– UPDATE: I apologise for the fuzzy thinking done at 2am in the morning caught up in the emotionality of Jeff Sachs. I will try to not to repeat this again..–
– UPDATE: The New York Times recently weighed in on the plight of AIDS survivors. Dead or Alive, Aids ruins lives.–
In recent times I have watched two films which were pseudo sci fi medical thrillers: The Invasion, the Nicole Kidman Body Snatchers remake, and I Am Legend, the Will Smith (and, interestingly, at one point in its 6 year production history produced by my personal hero Mr. Arnold Schwarzennegerdidigetthespellingright) I Am Legend remake. In both a highly contagious disease quickly fans out and infects nearly everybody overnight. In both a cure is discovered and the world is quickly saved thereafter.
Not so AIDS (HIV/AIDS). In the daily rush of college life it is hard to put down our books and pens and our own life and stop to think about the Invasion happening out there as we speak: we have been vaguely aware of the disease but we don’t know anybody personally and we certainly have not lost a family member to it. Contrast our experience with that described in Sachs’ The End of Poverty:
“It is still midmorning in Malawi when we arrive at a small village, Nthandire, about an hour outside of Lilongwe, the capital… In this subsistence maize-growing region of an improverished landlocked country in southern Africa, households eke out survival from an unforgiving terrain. This year has been a lot more difficult than usual because the rains have failed, probably the result of an El Nino cycle…. If the village were filled with able-bodied men who could have built small-scale water harvesting units on rooftops and in the fields to collect what little rain had fallen in the preceding months, the situation would not be as dire as it is this morning. But as we arrive in the village, we see no able-bodied young men at all. In fact, older women and dozens of children greet us, but there is not a young man or woman of working age in sight. Where, we ask, are the workers? Out in the fields? The aid worker who has led us to the village shakes his head sadly and says no. They are nearly all dead.“
“a few years earlier, I had been contacted by the vice president of Malawi, Justin Mulawesi, a remarkably fine individual… (who himself) has lost several family members to AIDS… He has led a team of global experts to design a national AIDS strategy that could begin to meet this horrific challenge… Malawi actually put together one of the earliest and best conceived strategies for bringing treatment to its dying population, and gave an enormously thoughtful response to the challenges of managing a new system of drug delivery, patient counseling and education, community outreach, and the financial flows that would accompany the process of training doctors. On that basis, Malawi made proposals to the international commmunity to help Malawians try to reach about a third of the total infected population (about three hundred thousand people) with anti-AIDS drug treatment within a five-year scale-up period. The first proposal was deemed “too ambitious and too costly.” The next draft was cut back to a mere hundred thousand. This was again too much and the donors prevailed on Malawi to cut another 60 percent. This atrophied plan was submitted to the Global Fund to Fight AIDS, TB and Malaria. Incredibly, the donors that run that fund saw fit to cut back once again. After a long struggle, Malawi received funding to save just twenty-five thousand at the end of five years – a death warrant from the international community for the people of this country.”
It is too much for me or any one of us to bear.

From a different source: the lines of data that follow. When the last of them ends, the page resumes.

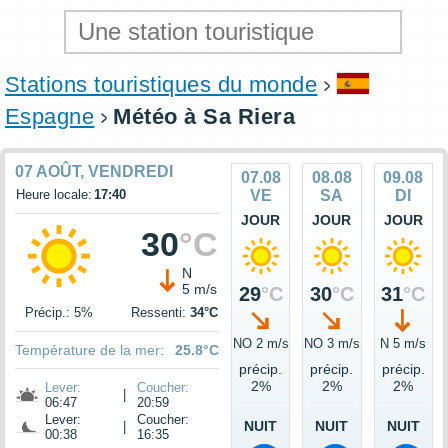
Stations touristiques du monde
Espagne
Météo à Sa Riera
07 AOÛT, VENDREDI
07.08
08.08
09.08
Heure locale:
17:40
VE
SA
DI
JOUR
JOUR
JOUR
30
°C
N
5 m/s
29
°C
30
°C
31
°C
Précip.: 5%
Ressenti:
34°C
NO 2 m/s
NO 3 m/s
N 5 m/s
Température de la mer:
25.8°C
précip.
précip.
précip.
2%
2%
2%
Lever:
Coucher:
|
06:47
20:59
Lever:
Coucher:
NUIT
NUIT
NUIT
|
00:38
16:35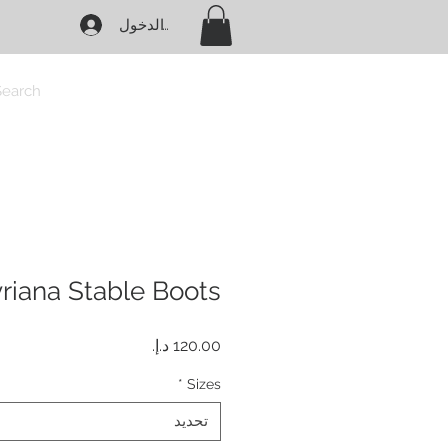
تسجيل الدخول
Search
riana Stable Boots
السعر
*
Sizes
تحديد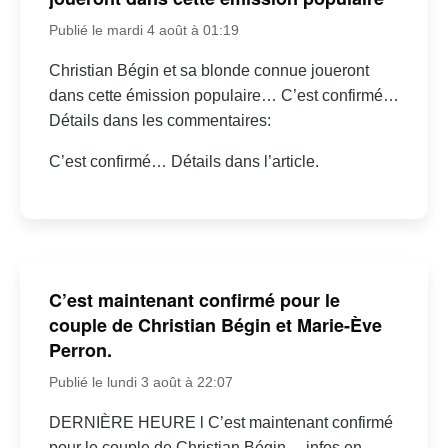
Publié le mardi 4 août à 01:19
Christian Bégin et sa blonde connue joueront
dans cette émission populaire… C’est confirmé…
Détails dans les commentaires:
C’est confirmé… Détails dans l’article.
C’est maintenant confirmé pour le
couple de Christian Bégin et Marie-Ève
Perron.
Publié le lundi 3 août à 22:07
DERNIÈRE HEURE l C’est maintenant confirmé
pour le couple de Christian Bégin… infos en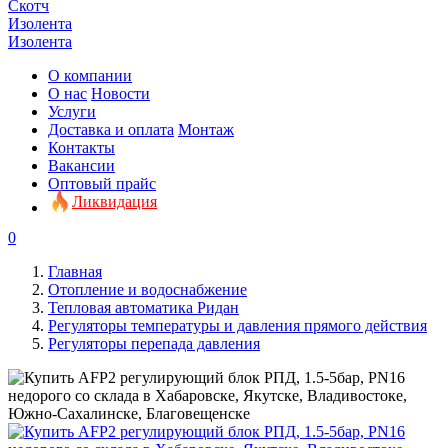
Скотч
Изолента
Изолента
О компании
О нас
Новости
Услуги
Доставка и оплата
Монтаж
Контакты
Вакансии
Оптовый прайс
Ликвидация
0
Главная
Отопление и водоснабжение
Тепловая автоматика Ридан
Регуляторы температуры и давления прямого действия
Регуляторы перепада давления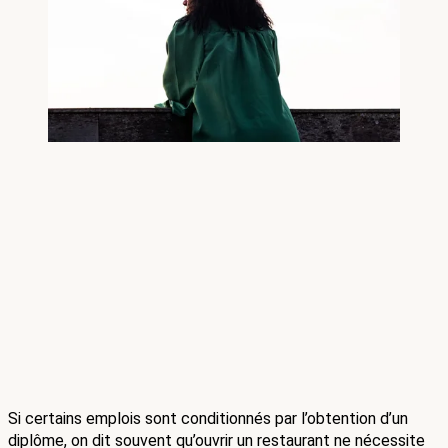
Si certains emplois sont conditionnés par l’obtention d’un 
diplôme, on dit souvent qu’ouvrir un restaurant ne nécessite 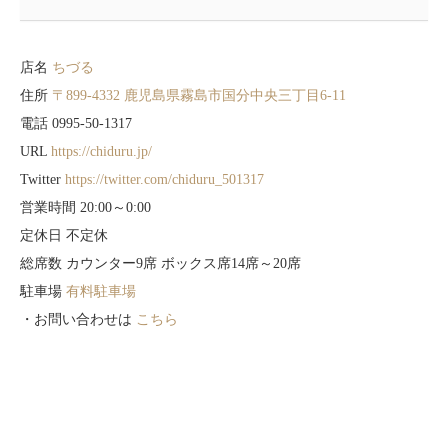
店名
ちづる
住所
〒899-4332 鹿児島県霧島市国分中央三丁目6-11
電話 0995-50-1317
URL
https://chiduru.jp/
Twitter
https://twitter.com/chiduru_501317
営業時間 20:00～0:00
定休日 不定休
総席数 カウンター9席 ボックス席14席～20席
駐車場
有料駐車場
・お問い合わせは
こちら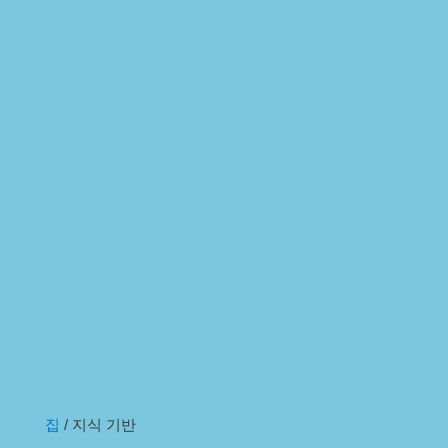
집
/ 지식 기반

Economics has no answer to such a pressing question. Our brightest minds today bore themselves with answering questions like why real estate agents are like drug dealers, or why men have nipples, when they could really truly make a difference to more people somewhere else. Our Nobel Prizewinners concern themselves with saving the planet for our grandchildren, when “our” really means “our – excluding those who can’t afford or live long enough to have grandchildren, cause you guys had it coming”. In a sense, they ought to have it coming. How did Europe survive the Black Death without aid? Of course, the AIDS Epidemic may not be comparable to that and I will not try. Does most of the aid given to these countries actually go to the intended recipients? And whatever happened to that ridiculous theory of Sen’s that no democracy has ever gone and could ever go hungry? (Malawians are exceedingly malnourished as well.) And what if AIDS was cured overnight? What if these millions upon millions of Africans started being able to feed themselves? Rampant unemployment, crime, out-of-control population growth, environmental disasters, political mayhem – too many Africans in a global and local system institutionalised upon the assumption that few Africans ever make it out of their own contained hell on earth.

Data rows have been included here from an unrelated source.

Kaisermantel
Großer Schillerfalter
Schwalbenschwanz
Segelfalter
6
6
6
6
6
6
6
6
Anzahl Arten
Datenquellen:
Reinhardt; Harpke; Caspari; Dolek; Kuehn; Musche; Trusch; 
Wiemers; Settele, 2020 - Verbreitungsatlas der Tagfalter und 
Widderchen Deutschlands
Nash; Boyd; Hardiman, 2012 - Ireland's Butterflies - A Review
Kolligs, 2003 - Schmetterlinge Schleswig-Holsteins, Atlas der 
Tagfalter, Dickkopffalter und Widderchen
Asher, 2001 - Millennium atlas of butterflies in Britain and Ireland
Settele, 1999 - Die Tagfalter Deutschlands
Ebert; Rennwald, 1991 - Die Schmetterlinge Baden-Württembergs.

I am angry that I don’t know what I can do to help, I am angry that I might be seen as shirking my responsibility to pursue my education and self-interests if I do help, and I am angry that global problem solving has not been any where as focused and as organised as it should be. And I am confused because on one hand, I think I have some right to self enjoyment, to enjoy what I have worked for, but on the other hand I know I could only have done so because of the opportunities I was lucky enough to be born into. 6 billion people in the world, 3 billion living under $2 a day. It is the “luck of the womb”, the toss of the coin, that makes us what we are. What right do we have any more than the other 50%? I will look for answers this semester, and maybe I won’t find any. But that will be alright. The process will be enlightening enough.